Task material:
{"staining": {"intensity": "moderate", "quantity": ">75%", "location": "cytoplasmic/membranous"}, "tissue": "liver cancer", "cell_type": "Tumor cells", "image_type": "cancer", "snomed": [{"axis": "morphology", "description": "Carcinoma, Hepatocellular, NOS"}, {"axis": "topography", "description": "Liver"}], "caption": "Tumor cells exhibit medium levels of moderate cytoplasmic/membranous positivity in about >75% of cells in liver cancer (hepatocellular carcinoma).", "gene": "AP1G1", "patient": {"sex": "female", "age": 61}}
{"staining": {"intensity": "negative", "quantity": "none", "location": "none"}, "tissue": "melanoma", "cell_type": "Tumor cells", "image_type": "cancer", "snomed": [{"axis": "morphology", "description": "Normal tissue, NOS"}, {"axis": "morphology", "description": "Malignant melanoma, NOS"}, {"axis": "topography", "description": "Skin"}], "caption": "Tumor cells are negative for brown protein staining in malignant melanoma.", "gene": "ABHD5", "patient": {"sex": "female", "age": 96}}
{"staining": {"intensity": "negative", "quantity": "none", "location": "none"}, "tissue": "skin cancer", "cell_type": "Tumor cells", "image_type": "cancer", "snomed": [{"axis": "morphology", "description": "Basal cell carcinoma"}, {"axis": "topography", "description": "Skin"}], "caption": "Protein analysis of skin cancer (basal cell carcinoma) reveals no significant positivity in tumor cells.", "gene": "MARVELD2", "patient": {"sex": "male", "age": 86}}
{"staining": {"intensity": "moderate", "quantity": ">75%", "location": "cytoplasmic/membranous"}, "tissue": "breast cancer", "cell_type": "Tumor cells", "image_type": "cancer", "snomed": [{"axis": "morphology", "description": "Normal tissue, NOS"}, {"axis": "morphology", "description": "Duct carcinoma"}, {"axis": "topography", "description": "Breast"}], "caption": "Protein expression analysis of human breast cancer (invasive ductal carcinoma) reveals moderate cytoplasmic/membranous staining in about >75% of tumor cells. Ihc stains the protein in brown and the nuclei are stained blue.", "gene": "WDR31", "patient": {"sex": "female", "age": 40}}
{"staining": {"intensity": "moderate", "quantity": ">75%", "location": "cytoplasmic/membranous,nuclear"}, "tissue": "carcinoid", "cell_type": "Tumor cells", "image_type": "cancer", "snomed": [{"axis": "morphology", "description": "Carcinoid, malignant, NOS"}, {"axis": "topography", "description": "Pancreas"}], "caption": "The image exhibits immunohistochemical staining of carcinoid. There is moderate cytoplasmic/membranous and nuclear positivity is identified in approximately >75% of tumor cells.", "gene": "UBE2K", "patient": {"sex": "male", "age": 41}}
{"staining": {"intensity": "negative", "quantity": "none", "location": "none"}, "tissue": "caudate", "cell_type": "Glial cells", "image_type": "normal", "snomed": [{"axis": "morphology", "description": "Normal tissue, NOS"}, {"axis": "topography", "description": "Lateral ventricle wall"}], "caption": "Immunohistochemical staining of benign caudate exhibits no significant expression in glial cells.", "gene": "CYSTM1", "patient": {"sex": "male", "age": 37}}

Your task: Copy the listing word for word, leaving nothing out.

Your solution:
{"staining": {"intensity": "moderate", "quantity": ">75%", "location": "cytoplasmic/membranous"}, "tissue": "liver cancer", "cell_type": "Tumor cells", "image_type": "cancer", "snomed": [{"axis": "morphology", "description": "Carcinoma, Hepatocellular, NOS"}, {"axis": "topography", "description": "Liver"}], "caption": "Tumor cells exhibit medium levels of moderate cytoplasmic/membranous positivity in about >75% of cells in liver cancer (hepatocellular carcinoma).", "gene": "AP1G1", "patient": {"sex": "female", "age": 61}}
{"staining": {"intensity": "negative", "quantity": "none", "location": "none"}, "tissue": "melanoma", "cell_type": "Tumor cells", "image_type": "cancer", "snomed": [{"axis": "morphology", "description": "Normal tissue, NOS"}, {"axis": "morphology", "description": "Malignant melanoma, NOS"}, {"axis": "topography", "description": "Skin"}], "caption": "Tumor cells are negative for brown protein staining in malignant melanoma.", "gene": "ABHD5", "patient": {"sex": "female", "age": 96}}
{"staining": {"intensity": "negative", "quantity": "none", "location": "none"}, "tissue": "skin cancer", "cell_type": "Tumor cells", "image_type": "cancer", "snomed": [{"axis": "morphology", "description": "Basal cell carcinoma"}, {"axis": "topography", "description": "Skin"}], "caption": "Protein analysis of skin cancer (basal cell carcinoma) reveals no significant positivity in tumor cells.", "gene": "MARVELD2", "patient": {"sex": "male", "age": 86}}
{"staining": {"intensity": "moderate", "quantity": ">75%", "location": "cytoplasmic/membranous"}, "tissue": "breast cancer", "cell_type": "Tumor cells", "image_type": "cancer", "snomed": [{"axis": "morphology", "description": "Normal tissue, NOS"}, {"axis": "morphology", "description": "Duct carcinoma"}, {"axis": "topography", "description": "Breast"}], "caption": "Protein expression analysis of human breast cancer (invasive ductal carcinoma) reveals moderate cytoplasmic/membranous staining in about >75% of tumor cells. Ihc stains the protein in brown and the nuclei are stained blue.", "gene": "WDR31", "patient": {"sex": "female", "age": 40}}
{"staining": {"intensity": "moderate", "quantity": ">75%", "location": "cytoplasmic/membranous,nuclear"}, "tissue": "carcinoid", "cell_type": "Tumor cells", "image_type": "cancer", "snomed": [{"axis": "morphology", "description": "Carcinoid, malignant, NOS"}, {"axis": "topography", "description": "Pancreas"}], "caption": "The image exhibits immunohistochemical staining of carcinoid. There is moderate cytoplasmic/membranous and nuclear positivity is identified in approximately >75% of tumor cells.", "gene": "UBE2K", "patient": {"sex": "male", "age": 41}}
{"staining": {"intensity": "negative", "quantity": "none", "location": "none"}, "tissue": "caudate", "cell_type": "Glial cells", "image_type": "normal", "snomed": [{"axis": "morphology", "description": "Normal tissue, NOS"}, {"axis": "topography", "description": "Lateral ventricle wall"}], "caption": "Immunohistochemical staining of benign caudate exhibits no significant expression in glial cells.", "gene": "CYSTM1", "patient": {"sex": "male", "age": 37}}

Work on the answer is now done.